Avec Pietro Germi, Luigi Comencini, Dino Risi, Ettore Scola, Mario Monicelli a incarné ce que l’on a appelé la « Comédie à l’italienne ». Un genre à lui seul qui a fait le tour du monde. Monicelli en parle très bien, avec intelligence et humilité :

« On n’a rien inventé du tout, l’essence du genre est dans la commedia dell’arte et le goût pour la comédie, dans les gènes italiens. On s’est trouvé là, au bon moment, c’est tout. Le cinéma avait besoin de bonne humeur, le spectateur d’un peu de divertissement, ce dont il avait été privé jusqu’à la Libération. Revenir à la comédie bourgeoise qui existait avant la guerre n’était plus possible, le néo-réalisme avait balayé la forme et remué le fond, le cinéma était descendu dans la rue, il avait rendu compte d’un climat immédiat, nous étions pris naturellement dans cette réalité-là. Pour moi, et c’est venu à l’esprit d’autres que moi, il devenait évident qu’il fallait trouver l’idée d’amuser sur les mêmes sujets en évacuant la part de gravité qui commençait à lasser le public. D’où la nécessité absolue de distraire, de donner une dimension populaire à des thèmes qu’on n’aurait jamais osé traiter à la légère jusque-là : ruine, trahison, l’indigence des populations, l’ignorance, la lâcheté, les préjugés, le sauve qui peut… Raconter sur le ton de la comédie les faiblesses ou les désarrois d’un homme ordinaire dans l’Italie des années difficiles, c’était aussi l’occasion de régler quelques comptes au passage. La comédie est d’une efficacité rare pour tout faire passer, d’autant que l’Italien, par nature, aime à se moquer de lui-même. Cette réponse à l’aspiration des spectateurs s’est traduite immédiatement par un accueil formidable. » (Extrait d’un entretien avec Mario Monicelli, par Anne de Gasperi, paru dans la revue de la Cinémathèque de Nice, Ciné Nice, numéro 16).

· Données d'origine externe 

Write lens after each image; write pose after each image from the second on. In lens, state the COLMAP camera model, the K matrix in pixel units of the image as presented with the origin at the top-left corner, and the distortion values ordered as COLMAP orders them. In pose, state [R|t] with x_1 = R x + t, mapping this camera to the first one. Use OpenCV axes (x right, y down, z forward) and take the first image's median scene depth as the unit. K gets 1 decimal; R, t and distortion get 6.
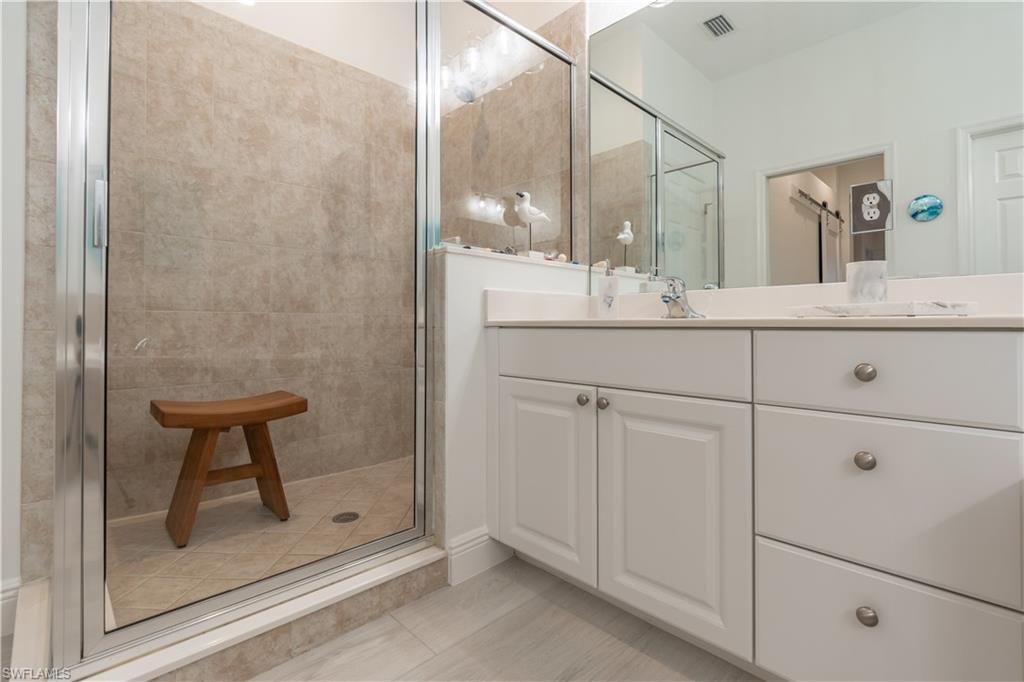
lens RADIAL K [[474.2, 0, 507.8], [0, 474.2, 320.5], [0, 0, 1]] dist [-0.001232, 0.000195]
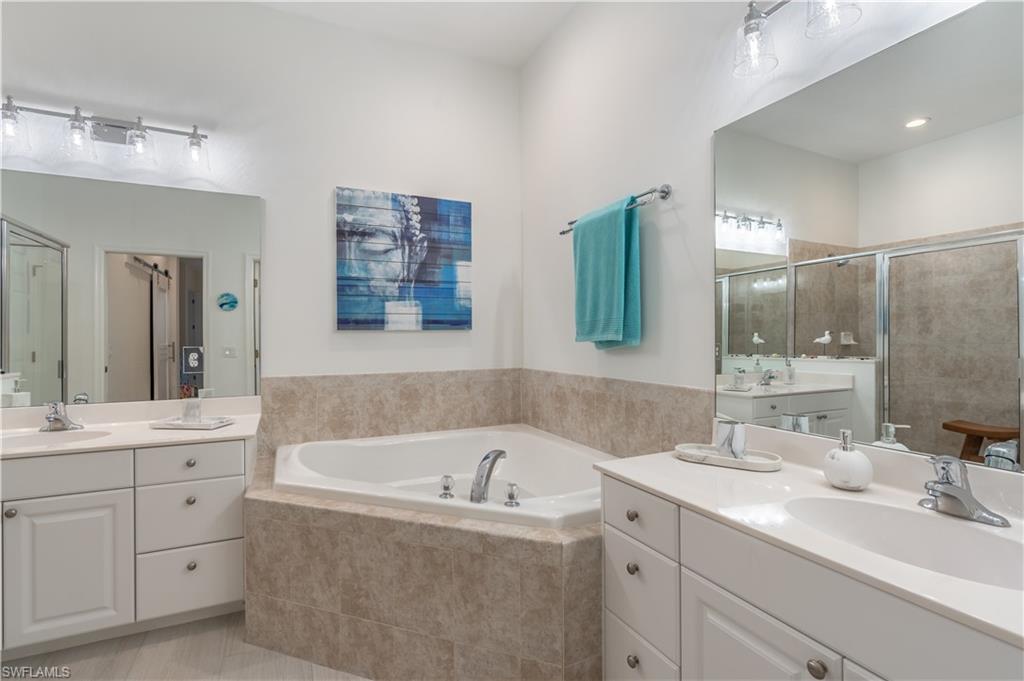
lens RADIAL K [[468.5, 0, 507.7], [0, 468.5, 337.7], [0, 0, 1]] dist [-0.001726, -0.000285]
pose [[0.318880, -0.004197, 0.947786, -0.256301], [-0.011622, 0.999898, 0.008338, -0.149712], [-0.947724, -0.013674, 0.318798, -0.331680]]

Monicelli dit très bien ce que fut l’importance de la comédie à l’italienne : une manière détournée, toujours grinçante et proche de la farce, de regarder en face l’Italie de l’après-guerre, celle des années 50 et 60 durant lesquelles le pays s’est reconstruit. En revoyant ses films, comme ceux de Risi ou de Germi, nul doute que nous avons un portrait vivant et contrasté d’une société en pleine évolution : les mœurs, la religion, le sexe, la famille, la politique, la vie en société, tout y passe.

Il y eut un moment inoubliable l’autre soir à la Cinémathèque, lorsque Claudia Cardinale, présente dans la salle, monta sur scène pour embrasser celui qui lui confia son premier rôle au cinéma en 1958, il y a tout juste 50 ans. C’était dans Le Pigeon, avec Gassman, Mastroianni, Renato Salvatori et Toto. Monicelli raconte que ce film modifia le cours de sa vie. Grâce au succès international du Pigeon, on le prit au sérieux comme cinéaste.  

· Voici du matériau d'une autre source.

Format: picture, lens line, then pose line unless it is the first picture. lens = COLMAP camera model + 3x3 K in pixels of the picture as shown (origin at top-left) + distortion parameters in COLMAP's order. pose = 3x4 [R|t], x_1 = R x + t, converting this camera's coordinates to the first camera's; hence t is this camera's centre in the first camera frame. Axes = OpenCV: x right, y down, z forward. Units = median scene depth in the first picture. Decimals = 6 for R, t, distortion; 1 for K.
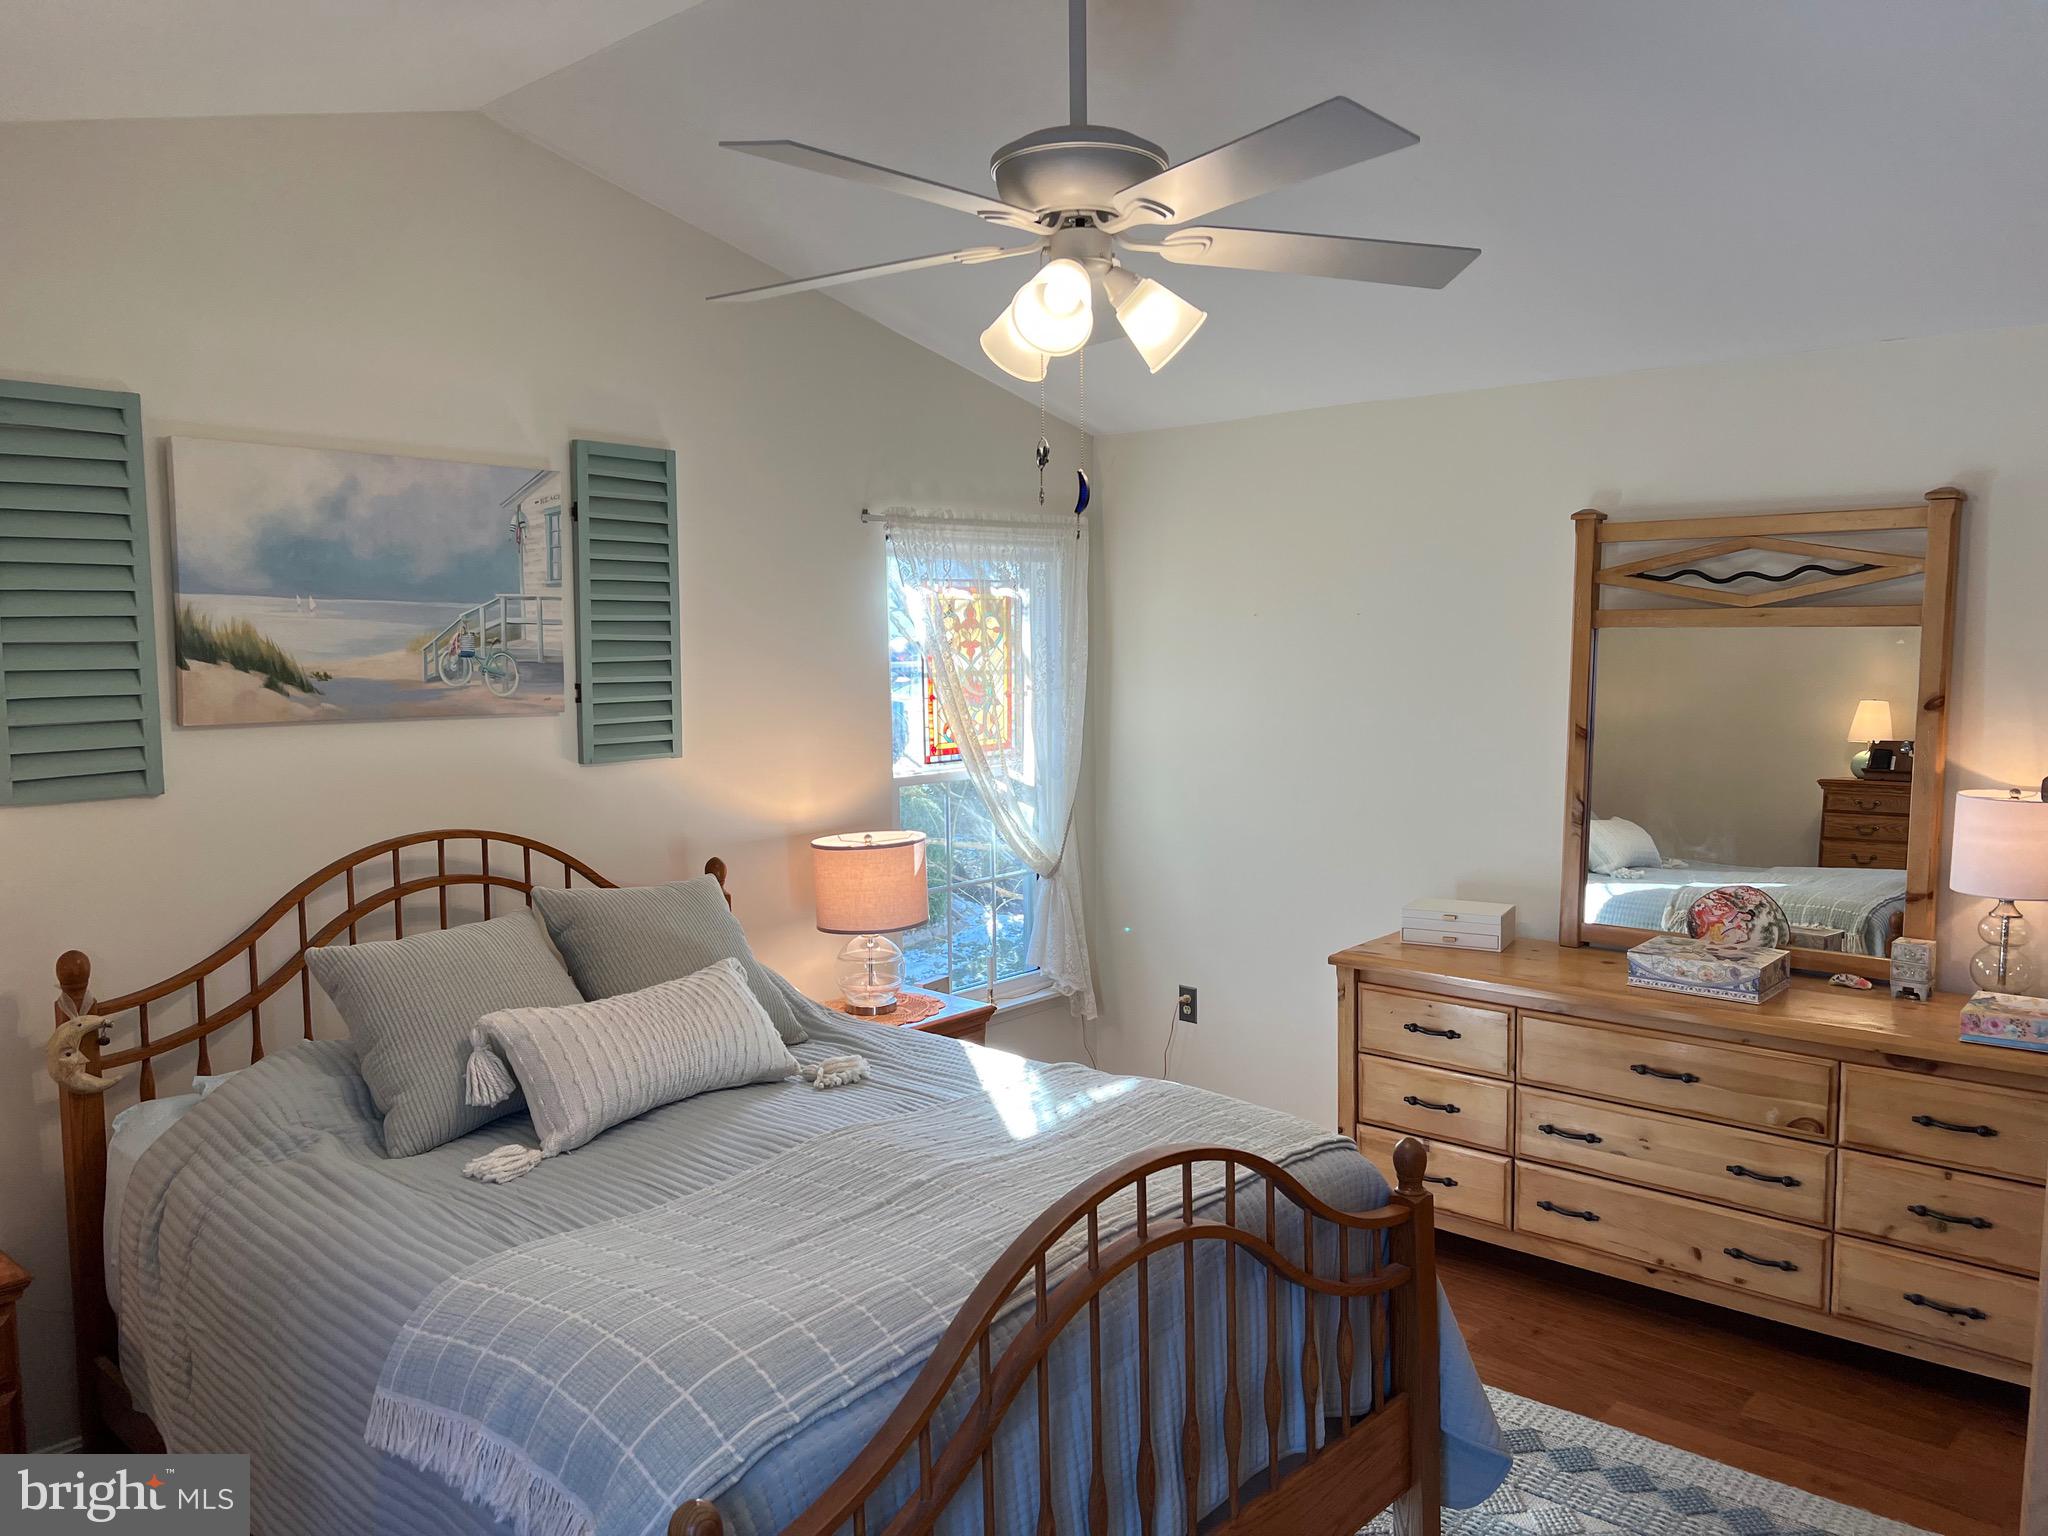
lens RADIAL K [[1539.2, 0, 1031.3], [0, 1539.2, 761.6], [0, 0, 1]] dist [0.066974, -0.072907]
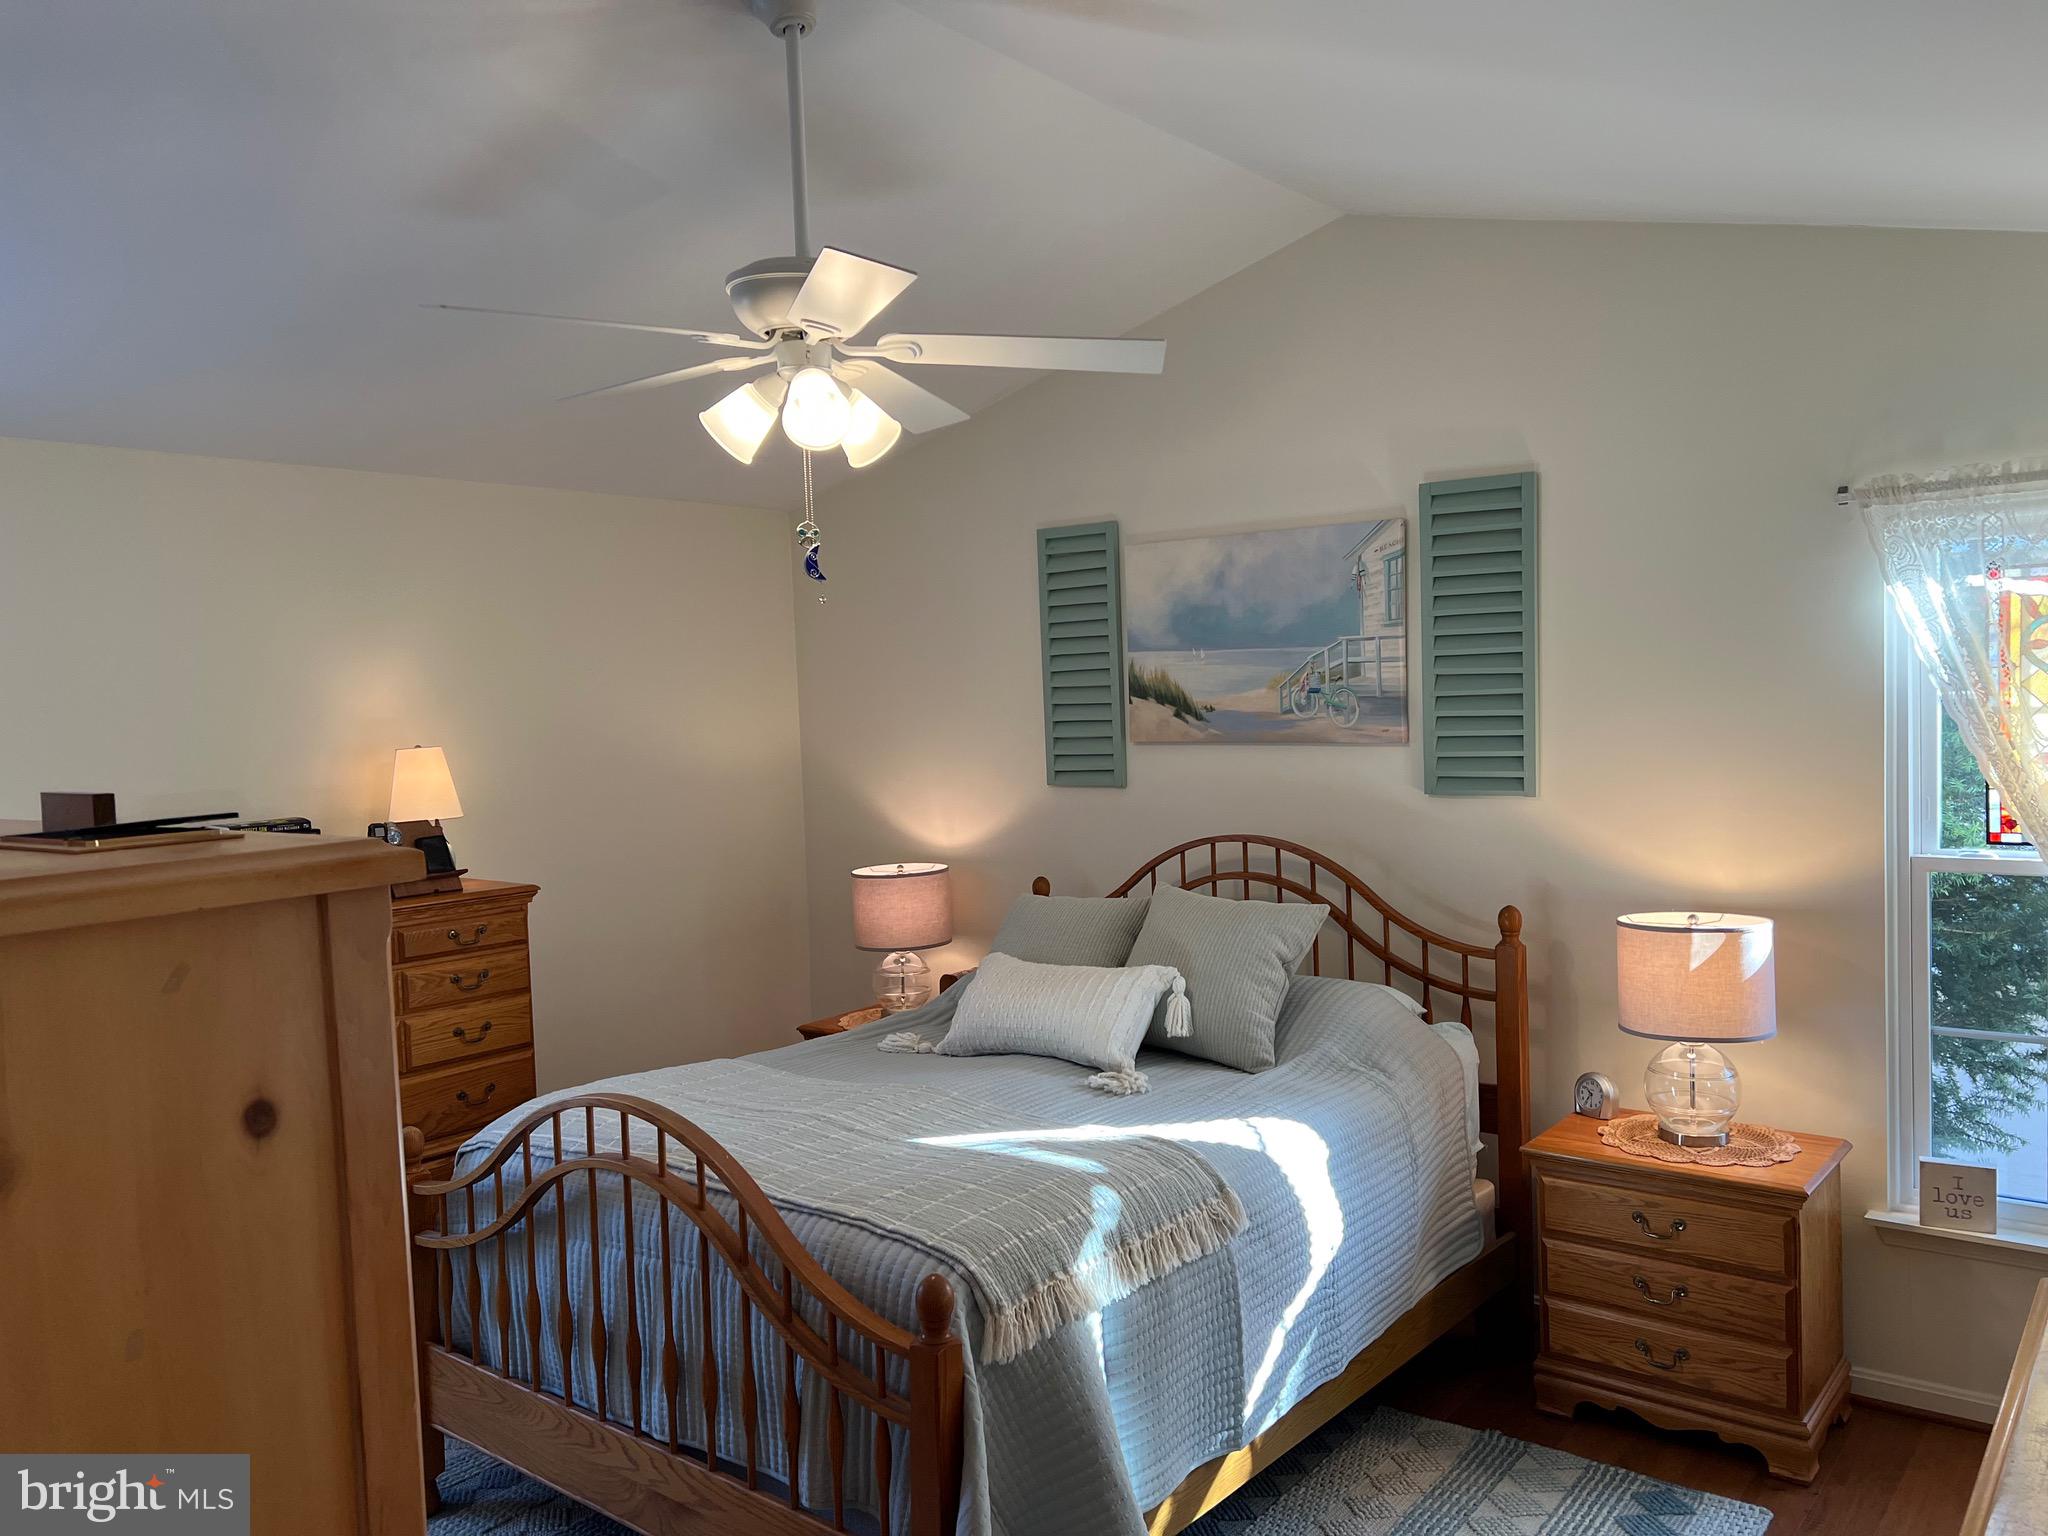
lens RADIAL K [[1539.2, 0, 1021.4], [0, 1539.2, 779.7], [0, 0, 1]] dist [0.066974, -0.072907]
pose [[0.036341, 0.065947, -0.997161, 0.801303], [-0.048853, 0.996745, 0.064139, -0.066693], [0.998145, 0.046383, 0.039444, 0.744982]]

Samedi 22 mars, Mario Monicelli sera à la Cinémathèque pour une Leçon de cinéma  (14h30, salle Henri Langlois). Un moment rare à ne pas manquer.

 

Une Réponse à “Mario Monicelli, bon pied bon œil.”

  1. nicolas saada a écrit :

    J’ai eu la chance d’interviewer Monicelli l y a vingt ans, pour une radio libre: je lui ai demandé ce qu’il faisait pour le jeune cinéma italien. « Beaucoup de choses, je fais beaucoup de choses pour le jeune cinéma italien », me répond-il. Et je lui demande : »Quoi? ». Réponse de Monicelli : « Je vieillis, merde ! ».